The situation remained tense throughout the winter, but not until April 1988 did violence erupt once again in the Persian Gulf. Ten seamen were injured when the USN frigate Samuel B. Roberts struck an Iranian mine on April 14. Being careful to consult with Congress this time, President Reagan ordered a retaliatory strike against two Iranian oil platforms in the southern gulf -- platforms that served as bases for Iran's intelligence service. While one platform was shelled by the frigates Simpson and Bagley, Marines helicoptered to the second, seized it, planted explosive charges, and destroyed it. A few minutes later, the Simpson sank an Iranian patrol boat that had fired a missile at the USN guided-missile cruiser Wainwright. (The Wainwright defended itself by dispensing aluminum chaff in the air, which deflected the missile.) Meanwhile, near the Strait of Hormuz, two Iranian frigates and several gunboats were sunk by American warships and an F-14 Tomcat from the aircraft carrier USS Enterprise. During the day-long battle, a Cobra helicopter carrying two American crewmen was shot down by the Iranians.
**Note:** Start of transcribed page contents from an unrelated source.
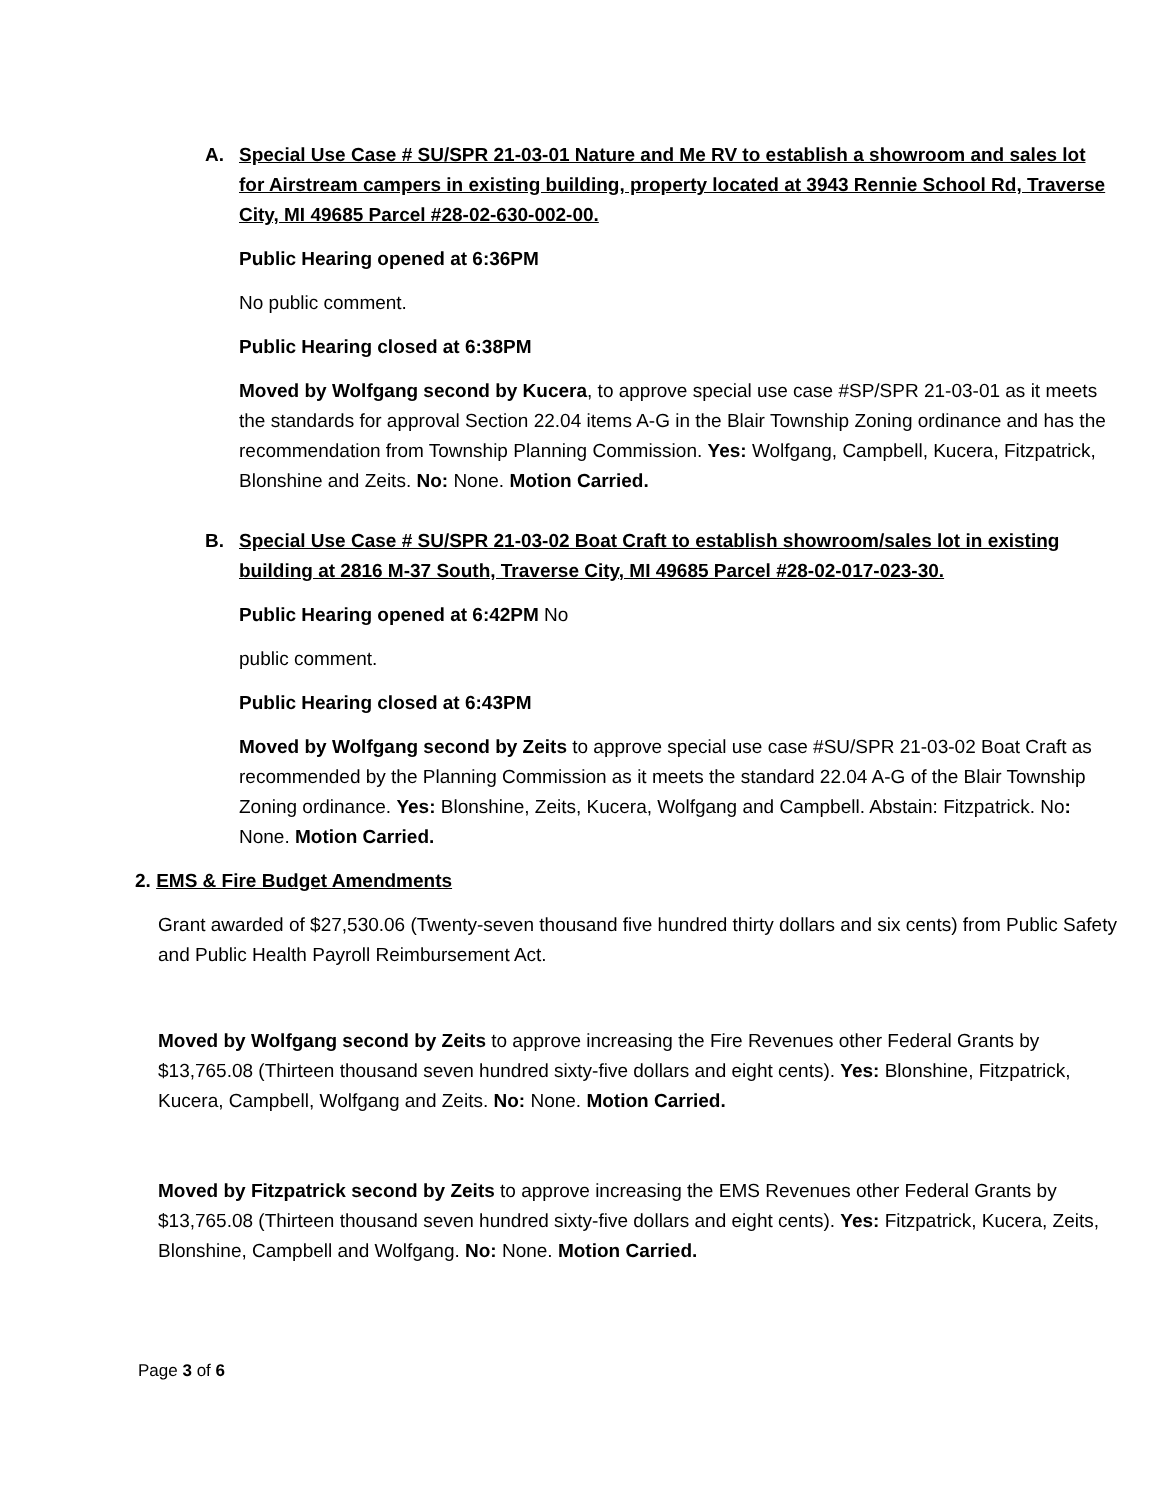A. Special Use Case # SU/SPR 21-03-01 Nature and Me RV to establish a showroom and sales lot for Airstream campers in existing building, property located at 3943 Rennie School Rd, Traverse City, MI 49685 Parcel #28-02-630-002-00.
Public Hearing opened at 6:36PM
No public comment.
Public Hearing closed at 6:38PM
Moved by Wolfgang second by Kucera, to approve special use case #SP/SPR 21-03-01 as it meets the standards for approval Section 22.04 items A-G in the Blair Township Zoning ordinance and has the recommendation from Township Planning Commission. Yes: Wolfgang, Campbell, Kucera, Fitzpatrick, Blonshine and Zeits. No: None. Motion Carried.
B. Special Use Case # SU/SPR 21-03-02 Boat Craft to establish showroom/sales lot in existing building at 2816 M-37 South, Traverse City, MI 49685 Parcel #28-02-017-023-30.
Public Hearing opened at 6:42PM No
public comment.
Public Hearing closed at 6:43PM
Moved by Wolfgang second by Zeits to approve special use case #SU/SPR 21-03-02 Boat Craft as recommended by the Planning Commission as it meets the standard 22.04 A-G of the Blair Township Zoning ordinance. Yes: Blonshine, Zeits, Kucera, Wolfgang and Campbell. Abstain: Fitzpatrick. No: None. Motion Carried.
2. EMS & Fire Budget Amendments
Grant awarded of $27,530.06 (Twenty-seven thousand five hundred thirty dollars and six cents) from Public Safety and Public Health Payroll Reimbursement Act.
Moved by Wolfgang second by Zeits to approve increasing the Fire Revenues other Federal Grants by $13,765.08 (Thirteen thousand seven hundred sixty-five dollars and eight cents). Yes: Blonshine, Fitzpatrick, Kucera, Campbell, Wolfgang and Zeits. No: None. Motion Carried.
Moved by Fitzpatrick second by Zeits to approve increasing the EMS Revenues other Federal Grants by $13,765.08 (Thirteen thousand seven hundred sixty-five dollars and eight cents). Yes: Fitzpatrick, Kucera, Zeits, Blonshine, Campbell and Wolfgang. No: None. Motion Carried.
Page 3 of 6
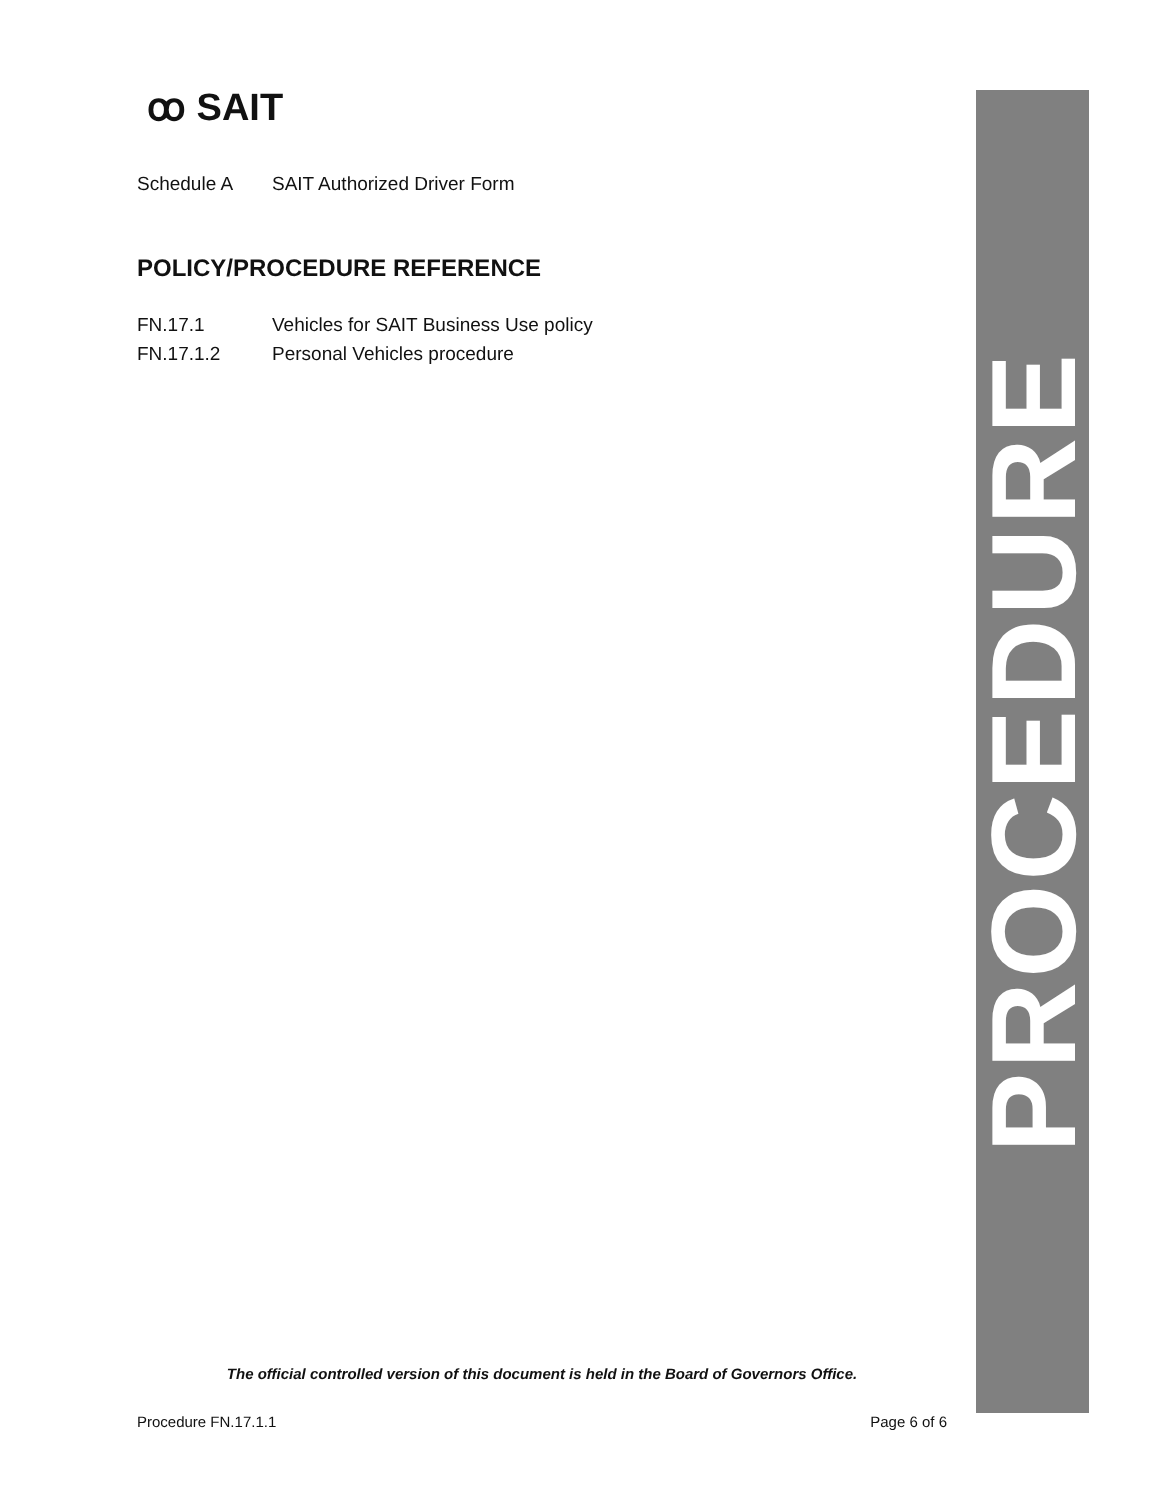ꝏ SAIT
Schedule A SAIT Authorized Driver Form
POLICY/PROCEDURE REFERENCE
FN.17.1 Vehicles for SAIT Business Use policy
FN.17.1.2 Personal Vehicles procedure
PROCEDURE
The official controlled version of this document is held in the Board of Governors Office.
Procedure FN.17.1.1 Page 6 of 6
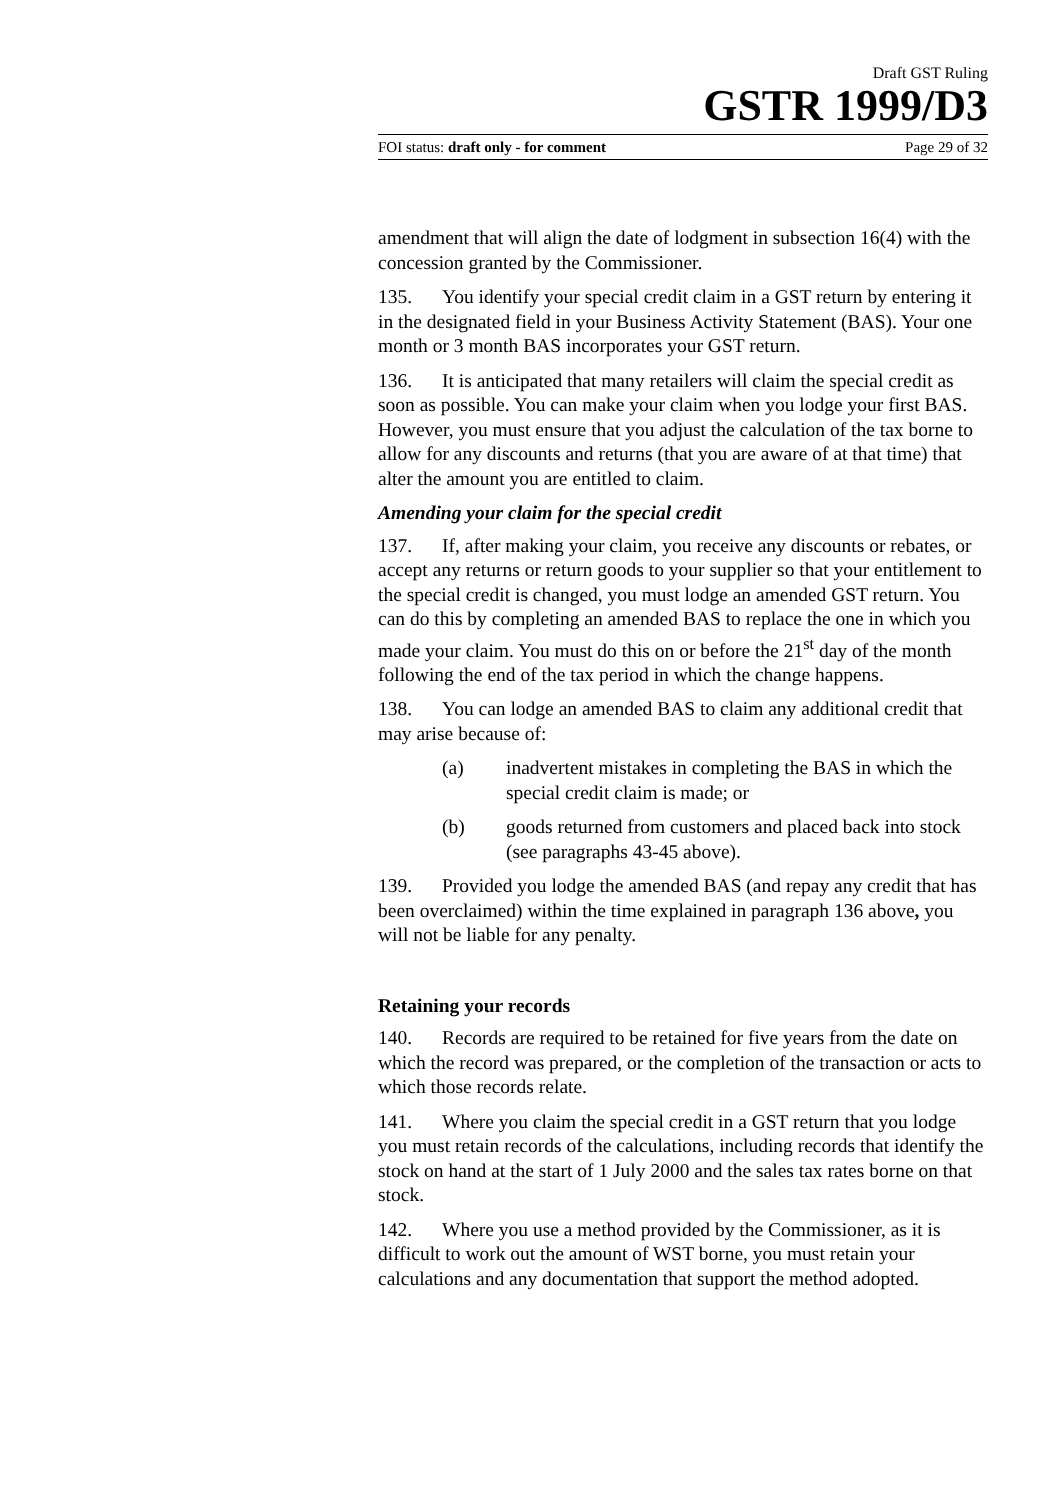Draft GST Ruling
GSTR 1999/D3
FOI status: draft only - for comment Page 29 of 32
amendment that will align the date of lodgment in subsection 16(4) with the concession granted by the Commissioner.
135. You identify your special credit claim in a GST return by entering it in the designated field in your Business Activity Statement (BAS). Your one month or 3 month BAS incorporates your GST return.
136. It is anticipated that many retailers will claim the special credit as soon as possible. You can make your claim when you lodge your first BAS. However, you must ensure that you adjust the calculation of the tax borne to allow for any discounts and returns (that you are aware of at that time) that alter the amount you are entitled to claim.
Amending your claim for the special credit
137. If, after making your claim, you receive any discounts or rebates, or accept any returns or return goods to your supplier so that your entitlement to the special credit is changed, you must lodge an amended GST return. You can do this by completing an amended BAS to replace the one in which you made your claim. You must do this on or before the 21<sup>st</sup> day of the month following the end of the tax period in which the change happens.
138. You can lodge an amended BAS to claim any additional credit that may arise because of:
(a) inadvertent mistakes in completing the BAS in which the special credit claim is made; or
(b) goods returned from customers and placed back into stock (see paragraphs 43-45 above).
139. Provided you lodge the amended BAS (and repay any credit that has been overclaimed) within the time explained in paragraph 136 above, you will not be liable for any penalty.
Retaining your records
140. Records are required to be retained for five years from the date on which the record was prepared, or the completion of the transaction or acts to which those records relate.
141. Where you claim the special credit in a GST return that you lodge you must retain records of the calculations, including records that identify the stock on hand at the start of 1 July 2000 and the sales tax rates borne on that stock.
142. Where you use a method provided by the Commissioner, as it is difficult to work out the amount of WST borne, you must retain your calculations and any documentation that support the method adopted.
This defeat at sea, coupled with grave setbacks in the land war with Iraq, persuaded Iranian leaders to seek improved relations with the West. The Ayatollah Khomeini agreed with Hashemi Rafsanjani, Speaker of the Iranian Parliament, on the need to pursue a new foreign policy that would defuse tensions in the Persian Gulf. As for the United States, its resolve in the gulf in 1987-88 improved its standing with allies, not only in the Middle East but also around the world.